Un de nos clients ne souhaite pas appliquer cette méthode de
stérilisation et voudrait utiliser des lingettes désinfectantes, type lingettes
anios®. Avez-vous des informations sur les types de désinfection
totale à froid possibles et autorisés en cabinet médical pour des instruments
utilisés au contact des muqueuses ?
(Tonia Courant, Responsable Qualité & Communication,
SEDATELEC, toniacourant@sedatelec.com,
www.sedatelec.com)
Réponse : La stérilisation
doit impérieusement obéir à certaines réglementations. A première
vue, les stylets endo-nasaux pourraient être considérés comme du
matériel invasif dit critique, c'est à dire pouvant être en contact
avec des vaisseaux sanguins, ou allant dans une cavité stérile (exceptionnel).

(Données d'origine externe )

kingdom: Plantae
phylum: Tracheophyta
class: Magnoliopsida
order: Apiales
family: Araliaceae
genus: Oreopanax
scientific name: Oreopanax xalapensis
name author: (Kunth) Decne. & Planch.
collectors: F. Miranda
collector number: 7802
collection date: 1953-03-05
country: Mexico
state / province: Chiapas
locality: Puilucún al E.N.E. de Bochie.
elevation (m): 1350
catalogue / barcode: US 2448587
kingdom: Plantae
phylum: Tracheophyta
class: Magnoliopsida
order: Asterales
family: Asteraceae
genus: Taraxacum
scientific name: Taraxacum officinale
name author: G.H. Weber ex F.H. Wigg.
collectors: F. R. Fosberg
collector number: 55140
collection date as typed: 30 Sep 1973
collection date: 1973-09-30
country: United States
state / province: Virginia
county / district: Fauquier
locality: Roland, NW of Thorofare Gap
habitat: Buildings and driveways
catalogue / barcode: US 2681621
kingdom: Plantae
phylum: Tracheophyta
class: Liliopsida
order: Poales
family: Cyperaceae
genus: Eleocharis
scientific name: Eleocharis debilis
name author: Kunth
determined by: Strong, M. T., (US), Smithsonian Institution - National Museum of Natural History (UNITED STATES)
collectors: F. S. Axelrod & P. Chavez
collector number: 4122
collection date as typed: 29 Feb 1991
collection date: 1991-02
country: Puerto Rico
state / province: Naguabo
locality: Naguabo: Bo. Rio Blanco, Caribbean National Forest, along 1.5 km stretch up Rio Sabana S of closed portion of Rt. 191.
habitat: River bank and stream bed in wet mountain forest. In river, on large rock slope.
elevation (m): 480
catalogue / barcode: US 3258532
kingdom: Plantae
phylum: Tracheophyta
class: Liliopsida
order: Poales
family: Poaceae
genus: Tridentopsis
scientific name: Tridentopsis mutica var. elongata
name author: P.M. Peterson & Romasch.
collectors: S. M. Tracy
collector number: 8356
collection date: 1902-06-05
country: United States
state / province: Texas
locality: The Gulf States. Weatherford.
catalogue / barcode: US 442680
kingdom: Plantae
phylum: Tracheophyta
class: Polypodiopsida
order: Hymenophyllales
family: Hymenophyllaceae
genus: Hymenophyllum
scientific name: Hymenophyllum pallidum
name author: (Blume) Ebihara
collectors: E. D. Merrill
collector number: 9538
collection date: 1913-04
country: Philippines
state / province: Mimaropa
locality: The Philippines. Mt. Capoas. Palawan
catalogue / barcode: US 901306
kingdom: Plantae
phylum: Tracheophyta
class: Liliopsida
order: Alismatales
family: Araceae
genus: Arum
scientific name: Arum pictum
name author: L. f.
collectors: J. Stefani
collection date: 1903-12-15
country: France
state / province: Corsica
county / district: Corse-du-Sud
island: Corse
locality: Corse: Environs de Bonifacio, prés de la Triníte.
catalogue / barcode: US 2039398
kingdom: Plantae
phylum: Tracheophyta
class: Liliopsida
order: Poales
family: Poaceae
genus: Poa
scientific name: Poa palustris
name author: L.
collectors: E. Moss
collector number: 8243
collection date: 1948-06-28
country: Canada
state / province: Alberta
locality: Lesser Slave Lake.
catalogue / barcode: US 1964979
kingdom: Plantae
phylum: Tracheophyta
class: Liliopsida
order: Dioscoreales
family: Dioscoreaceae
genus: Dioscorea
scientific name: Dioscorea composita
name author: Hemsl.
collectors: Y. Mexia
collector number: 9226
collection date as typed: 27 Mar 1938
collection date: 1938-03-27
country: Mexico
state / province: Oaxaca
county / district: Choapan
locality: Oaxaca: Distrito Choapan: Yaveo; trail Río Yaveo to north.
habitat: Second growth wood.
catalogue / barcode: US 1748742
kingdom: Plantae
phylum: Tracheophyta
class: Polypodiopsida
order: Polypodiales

Pour réaliser cette stérilisation,
la circulaire DGS/DH n°672 du 20 octobre 1997 relative à la stérilisation
des dispositifs médicaux dans les établissements de santé [
[1]
] souligne dans son point 2.2.5 que "Dans
l'état actuel des connaissances, la stérilisation par la vapeur d'eau
saturée sous pression doit être la méthode appliquée lorsque le dispositif
le supporte". Cette stérilisation a d'ailleurs déjà fait l'objet
de deux articles dans la revue « Acupuncture & moxibustion »
[
[2]
,
[3]
]. La circulaire se base sur le
fait que seule la stérilisation par vapeur d'eau à 134°C pendant 18
minutes détruit : 1. les virus enveloppés (VIH, VHB, CMV), 2. les bactéries végétatives (Staphylococcus
auréus, pseudomonas aeruginosa), 3. les champignons (candida, aspergillus), 4. les virus nus ( VHA, VHC), 5. les mycobactérium (tuberculosis, avium), 6. les spores ( bacillus clostridium),
7. les prions. Certains agents infectieux comme les prions
nécessitent d'appliquer, dans des circonstances déterminées, des procédés
particuliers indiqués dans la circulaire DGS/DH
n° 100 du 11 décembre 1995 [
[4]
] et celle du 14 mars
2001 [
[5]
] relative aux précautions à observer lors
de soins en vue de réduire les risques de transmission d'agents transmissibles
non conventionnels. Ainsi, l'autoclave à 134° pendant 18 mn est préconisé,
mais insuffisant ! Car pour inactiver les prions, il ne faut
pas oublier que cette phase de stérilisation doit être précédée d'une
désinfection de haut niveau
avec immersion dans la soude ou l'hypochlorite de
sodium pendant 1 heure suivie d'un rinçage et séchage. Donc, si on veut respecter les règles
de l'art, avant le passage en autoclave, ces stylets endo-nasaux doivent
bénéficier d'une désinfection appropriée à finalité bactéricide, fongicide,
virucide, et sporicide. En ce qui concerne les produits désinfectants,
les normes actuelles de référence sont les normes NF EN 1040 (T 72-152)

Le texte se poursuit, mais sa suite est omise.